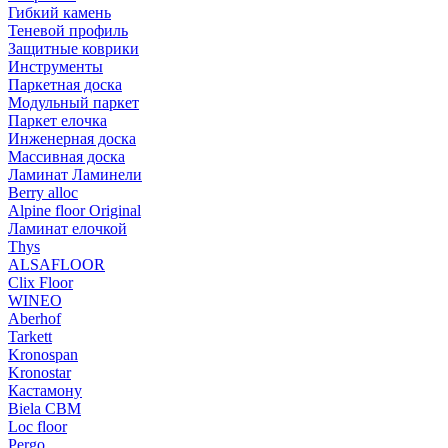
Гибкий камень
Теневой профиль
Защитные коврики
Инструменты
Паркетная доска
Модульный паркет
Паркет елочка
Инженерная доска
Массивная доска
Ламинат Ламинели
Berry alloc
Alpine floor Original
Ламинат елочкой
Thys
ALSAFLOOR
Clix Floor
WINEO
Aberhof
Tarkett
Kronospan
Kronostar
Кастамону
Biela CBM
Loc floor
Pergo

━━━━━━━━━━

▶ _The problem_:
Only lines that include "доска" belong in the answer; copy all of them from the listing.

▶ _Answer space_:
Паркетная доска
Инженерная доска
Массивная доска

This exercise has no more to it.